Lyndon B Johnson

Lyndon Takes Over

Johnson took his first oath of office aboard the Airforce 1, approximately 2 hours after the assassination of JFK. In 1964, Johnsin ran for reelection against Barry Goldwater. It was not a close election. Johnson won 486 to 52.

The Great Society

In his first State of the Union message, Johnson called for a war on poverty and the creation of a "Great Society," a prosperous nation that would overcome racial divisions. To enact his plan, Johnson proposed an expansion in the federal government's role in domestic policy. During his administration, Congress passed two major civil-rights acts (1964 and 1965), the Economic Opportunity Act (1964), and two education acts (1965). Other legislation that was passed included the creation of Job Corps, Operation Head Start, Volunteers in Service to America (VISTA), Medicaid, and Medicare.

24th Amendment

The right of citizens of the United States to vote in any primary or other election for President or Vice President, for electors for President or Vice President, or for Senator or Representative in Congress, shall not be denied or abridged by the United States or any state by reason of failure to pay any poll tax or other tax.
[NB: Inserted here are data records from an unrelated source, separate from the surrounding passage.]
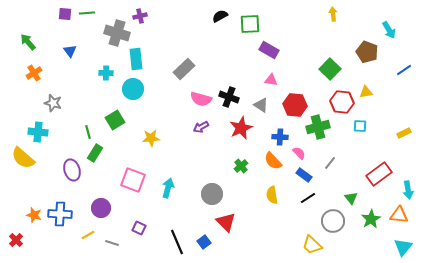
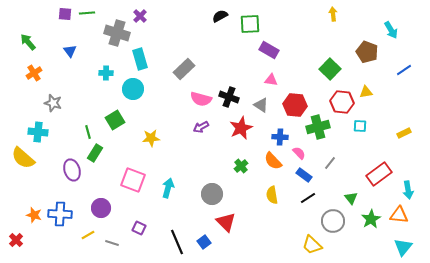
purple cross at (140, 16): rotated 32 degrees counterclockwise
cyan arrow at (389, 30): moved 2 px right
cyan rectangle at (136, 59): moved 4 px right; rotated 10 degrees counterclockwise
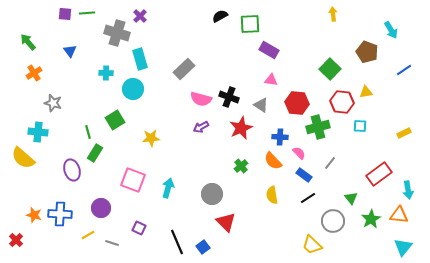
red hexagon at (295, 105): moved 2 px right, 2 px up
blue square at (204, 242): moved 1 px left, 5 px down
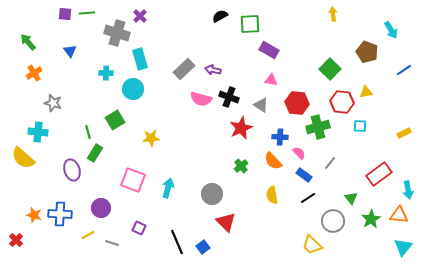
purple arrow at (201, 127): moved 12 px right, 57 px up; rotated 42 degrees clockwise
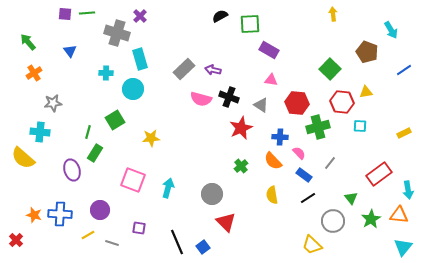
gray star at (53, 103): rotated 24 degrees counterclockwise
cyan cross at (38, 132): moved 2 px right
green line at (88, 132): rotated 32 degrees clockwise
purple circle at (101, 208): moved 1 px left, 2 px down
purple square at (139, 228): rotated 16 degrees counterclockwise
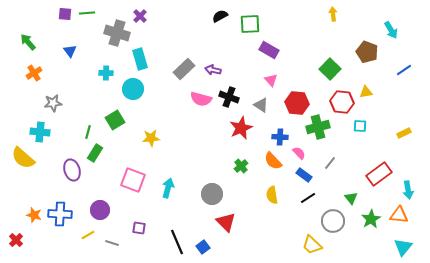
pink triangle at (271, 80): rotated 40 degrees clockwise
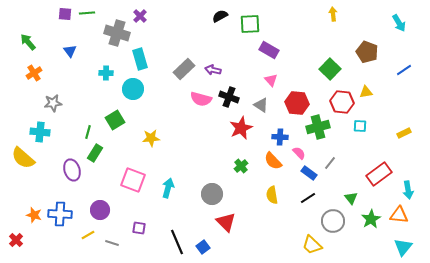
cyan arrow at (391, 30): moved 8 px right, 7 px up
blue rectangle at (304, 175): moved 5 px right, 2 px up
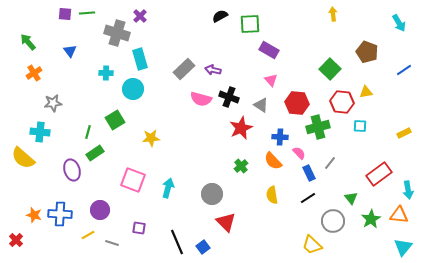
green rectangle at (95, 153): rotated 24 degrees clockwise
blue rectangle at (309, 173): rotated 28 degrees clockwise
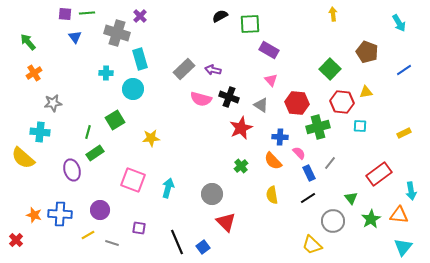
blue triangle at (70, 51): moved 5 px right, 14 px up
cyan arrow at (408, 190): moved 3 px right, 1 px down
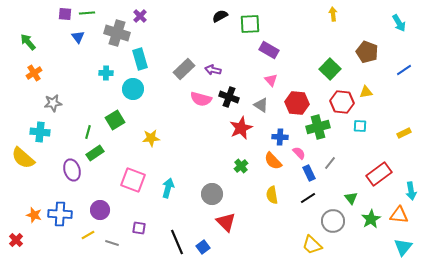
blue triangle at (75, 37): moved 3 px right
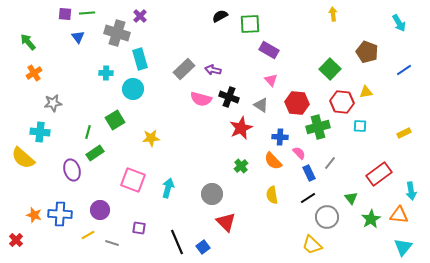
gray circle at (333, 221): moved 6 px left, 4 px up
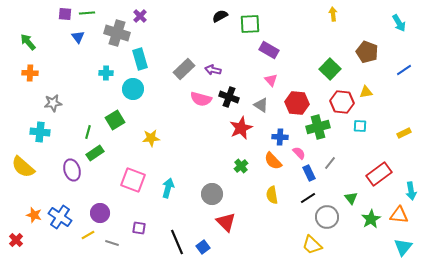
orange cross at (34, 73): moved 4 px left; rotated 35 degrees clockwise
yellow semicircle at (23, 158): moved 9 px down
purple circle at (100, 210): moved 3 px down
blue cross at (60, 214): moved 3 px down; rotated 30 degrees clockwise
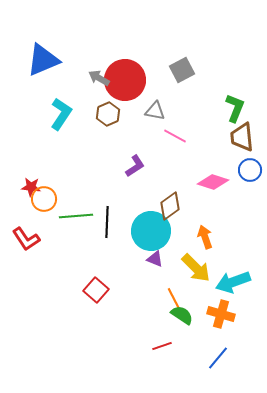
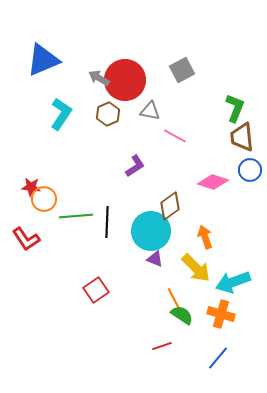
gray triangle: moved 5 px left
red square: rotated 15 degrees clockwise
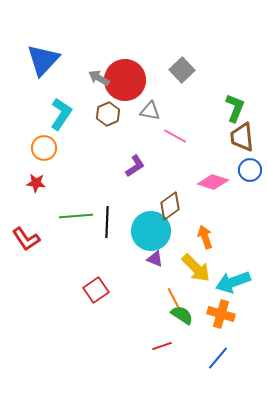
blue triangle: rotated 24 degrees counterclockwise
gray square: rotated 15 degrees counterclockwise
red star: moved 5 px right, 4 px up
orange circle: moved 51 px up
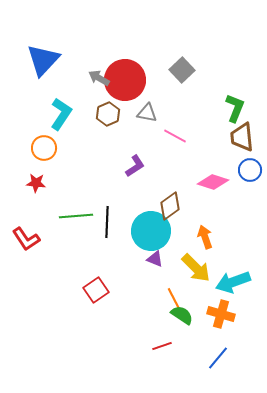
gray triangle: moved 3 px left, 2 px down
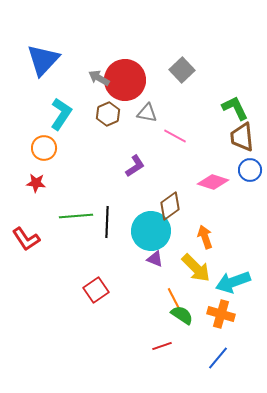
green L-shape: rotated 48 degrees counterclockwise
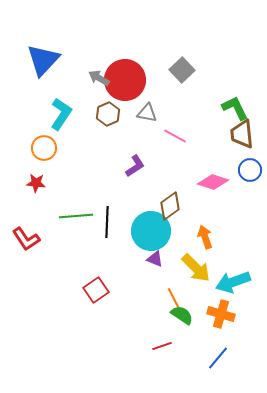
brown trapezoid: moved 3 px up
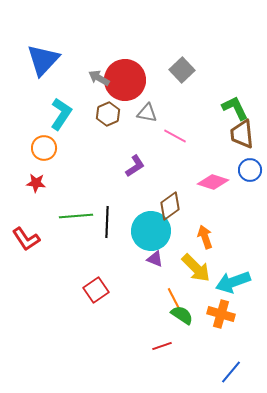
blue line: moved 13 px right, 14 px down
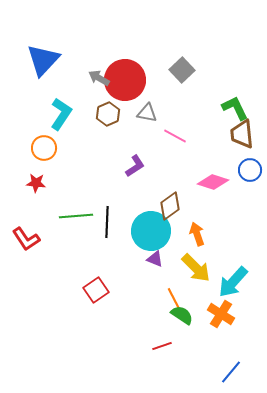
orange arrow: moved 8 px left, 3 px up
cyan arrow: rotated 28 degrees counterclockwise
orange cross: rotated 16 degrees clockwise
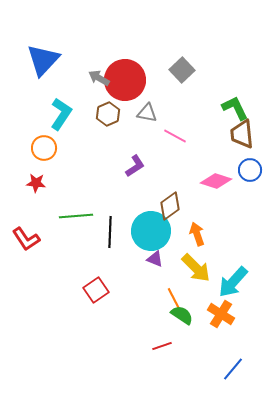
pink diamond: moved 3 px right, 1 px up
black line: moved 3 px right, 10 px down
blue line: moved 2 px right, 3 px up
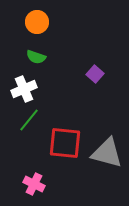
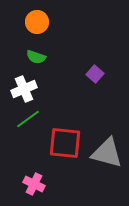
green line: moved 1 px left, 1 px up; rotated 15 degrees clockwise
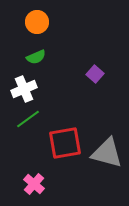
green semicircle: rotated 42 degrees counterclockwise
red square: rotated 16 degrees counterclockwise
pink cross: rotated 15 degrees clockwise
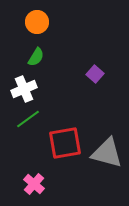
green semicircle: rotated 36 degrees counterclockwise
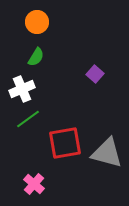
white cross: moved 2 px left
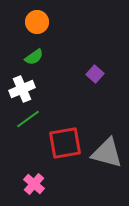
green semicircle: moved 2 px left; rotated 24 degrees clockwise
This amendment was basically a slap in the face to south, who for years stopped African Americans from voting due to a poll tax.

Vietnam and the Tonkin Resolution

In August 1964, two U.S. Navy destroyers in the Gulf of Tonkin reported that North Vietnamese gunboats attacked them unprovoked. The American public was enraged and Johnson requested from Congress the authority to take “all necessary steps” to protect U.S. interests in Vietnam. Congress complied and passed the Gulf of Tonkin Resolution. Out of the 535 members of Congress, only two voted against this resolution, which was considered a declaration of war in everything but name.